● **Exercise details**
Copy out the text of each item below, line by line and word for word, leaving out the pictures.

● **Data provided**
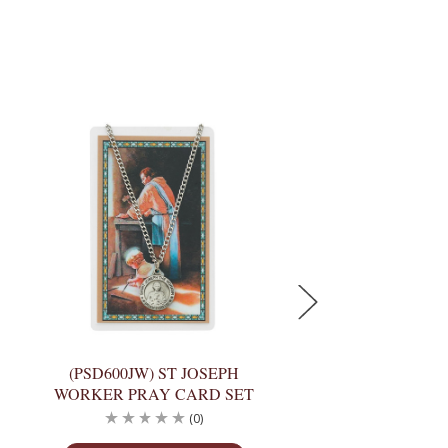
(PSD600JW) ST JOSEPH
(PSP600JU) ST 
WORKER PRAY CARD SET
SPANISH PRAY C
(0)
(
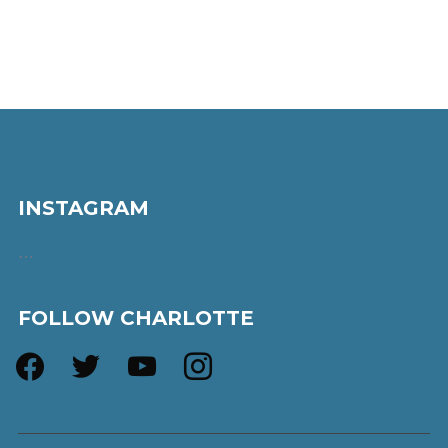
INSTAGRAM
…
FOLLOW CHARLOTTE
facebook
twitter
youtube
instagram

● **Solution below**
(PSD600JW) ST JOSEPH
(PSP600JU) ST 
WORKER PRAY CARD SET
SPANISH PRAY C
(0)
(
INSTAGRAM
…
FOLLOW CHARLOTTE
facebook
twitter
youtube
instagram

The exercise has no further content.